┌─ SUPPLIED INFORMATION

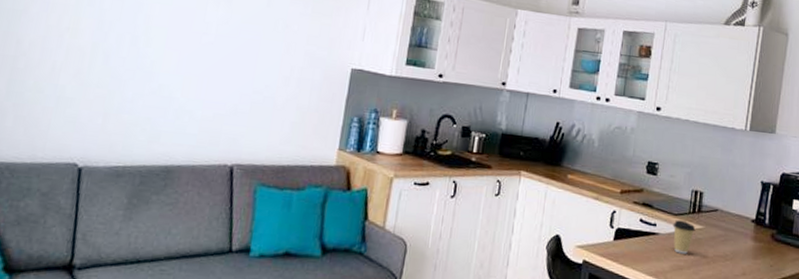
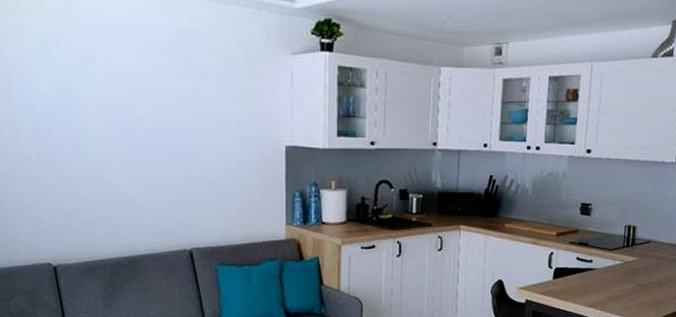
coffee cup: present [673,220,696,254] -> none [608,254,630,285]

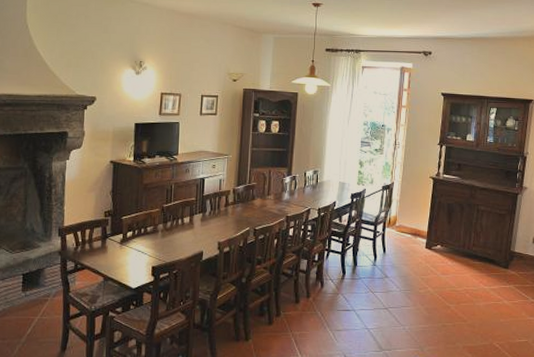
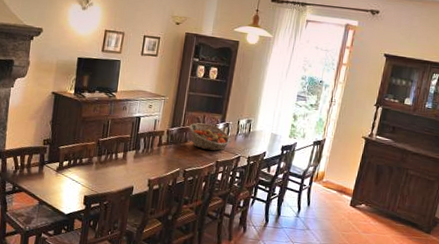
fruit basket: none [255,178,300,206] -> present [188,123,231,151]

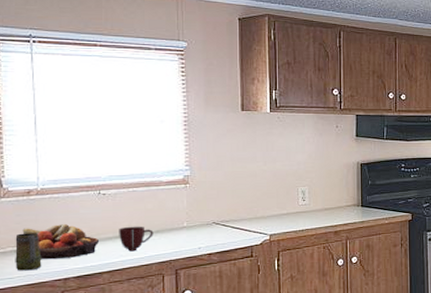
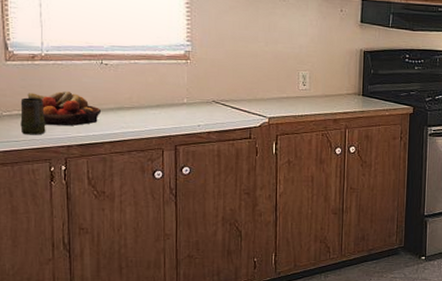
mug: present [119,226,153,252] -> none [120,98,154,124]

└─

Would you set down the listing exactly, omitting pictures?

coffee cup: present [673,220,696,254] -> none [608,254,630,285]

fruit basket: none [255,178,300,206] -> present [188,123,231,151]

mug: present [119,226,153,252] -> none [120,98,154,124]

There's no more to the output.